By comparing the immune responses of both, young and old mice, to bacterial infection they found that the number of macrophages, one of the major cell populations involved in the elimination of infecting bacteria, decreases rapidly in aged mice. This decline in the number of fighters and the associated weakness of the immune defense may be responsible for the age-associated increase in susceptibility to infections. The HZI researchers have succeeded to enhance the resistance to an infection in aged mice by treating them with a macrophage-specific growth factor. This treatment increases the amount of macrophages in aged mice and improves their capacity to fight the infection. This study has been published in the current issue of the scientific magazine "Journal of Pathology".
The main task of the immune system is to protect the body against invading pathogens. For this purpose, a variety of different cell types and molecular factors work together in a complex network. Together, they compose a highly effective defense front line. As we are getting older, our immune system changes: infections are more frequent and more severe, some immune cell types lose certain properties and their functionality declines - in short: the immune system grows old. "Since the immune system protects our body against infections, to keep the immune system young and functional is a crucial factor for a healthy aging," says Eva Medina, head of the HZI research group "Infection Immunology".
Much research effort is now focused on identifying age-related changes in the immune function in the hope of developing intervention strategies. "These therapies aim to strength the resistance of the elderly against infectious pathogens," says Eva Medina. The researchers from the HZI have used young mice, age two to three months, and aged animals, older than 20 months (this is the equivalent of 70 to 80 human years) to investigate specific deficiencies in the immune function that lead to the age-related increased in susceptibility to infection with the bacterium Streptococcus pyogenes. This pathogen is an important cause of severe, life-threatening infections among the elderly population. While the young animals were able to combat the infection successfully, the old mice died even if they were infected with fewer bacteria.

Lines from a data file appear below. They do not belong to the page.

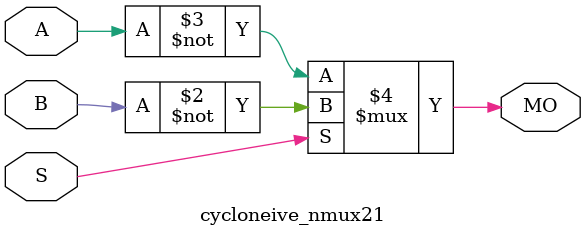
<source format=v>
module cycloneive_nmux21 (MO, A, B, S);
   input A, B, S; 
   output MO; 
   assign MO = (S == 1) ? ~B : ~A; 
endmodule
</source>
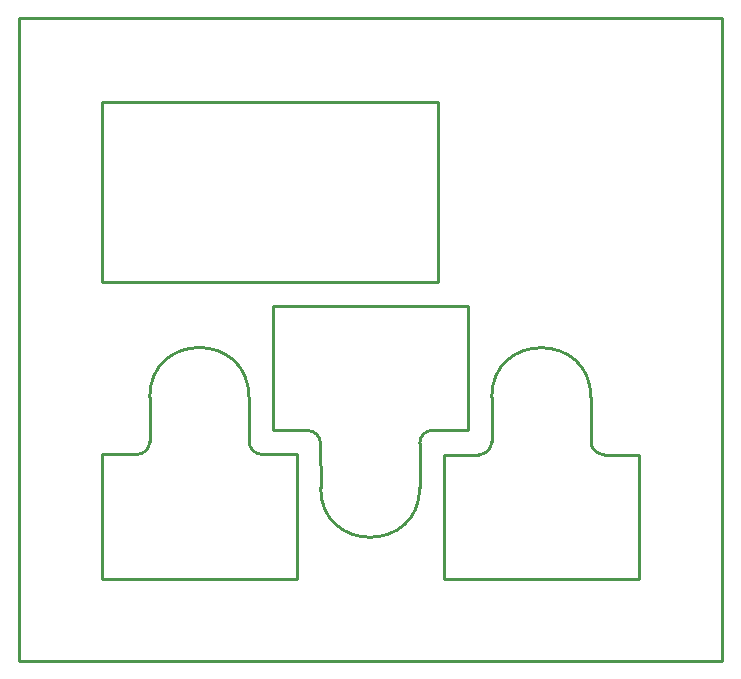
<source format=gbr>
%TF.GenerationSoftware,Altium Limited,Altium Designer,22.7.1 (60)*%
G04 Layer_Color=32768*
%FSLAX43Y43*%
%MOMM*%
%TF.SameCoordinates,798C7C01-C923-4F4B-AA1E-7D7C4C9A7158*%
%TF.FilePolarity,Positive*%
%TF.FileFunction,Other,Board_Outline_(ES)*%
%TF.Part,CustomerPanel*%
G01*
G75*
%TA.AperFunction,NonConductor*%
%ADD23C,0.254*%
D23*
X0Y0D02*
X59500D01*
X0Y54500D02*
X59500D01*
Y0D02*
Y54500D01*
X0Y0D02*
Y54500D01*
X19468Y18616D02*
G03*
X20560Y17525I1092J0D01*
G01*
X9975Y17516D02*
G03*
X11055Y18596I0J1080D01*
G01*
X19455Y22367D02*
G03*
X11055Y22367I-4200J0D01*
G01*
X20560Y17525D02*
X23510Y17516D01*
X19455Y22367D02*
X19468Y18616D01*
X11055Y18596D02*
X11064Y22367D01*
X7000Y17516D02*
X9975D01*
X23510Y7000D02*
Y17516D01*
X7000Y7000D02*
X23510D01*
X7000D02*
Y17516D01*
X25505Y18457D02*
G03*
X24413Y19549I-1092J0D01*
G01*
X34998Y19558D02*
G03*
X33918Y18478I0J-1080D01*
G01*
X25518Y14707D02*
G03*
X33918Y14707I4200J0D01*
G01*
X24413Y19549D02*
X21463Y19558D01*
X25518Y14707D02*
X25505Y18457D01*
X33918Y18478D02*
X33909Y14707D01*
X37973Y19558D02*
X34998D01*
X21463Y30074D02*
Y19558D01*
X37973Y30074D02*
X21463D01*
X37973D02*
Y19558D01*
X7000Y32131D02*
X35448D01*
X7000Y47371D02*
X35448D01*
Y32131D02*
Y47371D01*
X7000Y32131D02*
Y47371D01*
X48418Y18601D02*
G03*
X49510Y17510I1092J0D01*
G01*
X38925Y17501D02*
G03*
X40005Y18581I0J1080D01*
G01*
X48405Y22352D02*
G03*
X40005Y22352I-4200J0D01*
G01*
X49510Y17510D02*
X52460Y17501D01*
X48405Y22352D02*
X48418Y18601D01*
X40005Y18581D02*
X40014Y22352D01*
X35950Y17501D02*
X38925D01*
X52460Y6985D02*
Y17501D01*
X35950Y6985D02*
X52460D01*
X35950D02*
Y17501D01*
%TF.MD5,0dd2b0d22975ab096abff2f6329004a4*%
M02*

</source>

Afterwards, the researchers investigated the immune mechanisms involved in the control of the infection that are functional in young mice but impaired in the aged animals. They focused their studies on macrophages because these cells are the first line of defense for combating bacterial infections. The scientists found that the amount of this cell type is highly reduced in the tissue of aged mice compared to young animals. As the amount of macrophages in the organs depends on the production of a specific growth factor, the researchers evaluated if treatment with this growth factor could induce repopulation of resident tissue macrophages in aged mice and increase their resistance during infection.
"The treatment made aged mice much more resistant and they could fight much better the infection. The results of our study indicate that repeated prophylactic administration of this growth factor can help to maintain the macrophage compartment in the elderly and the fitness of the immune system," says Oliver Goldmann, scientist in the HZI research group. "Understanding the changes occurring within an ageing immunes system that increase the susceptibility to infection is essential for developing new strategies to to improve the capacity of the elderly immune system to fight and defeat pathogens."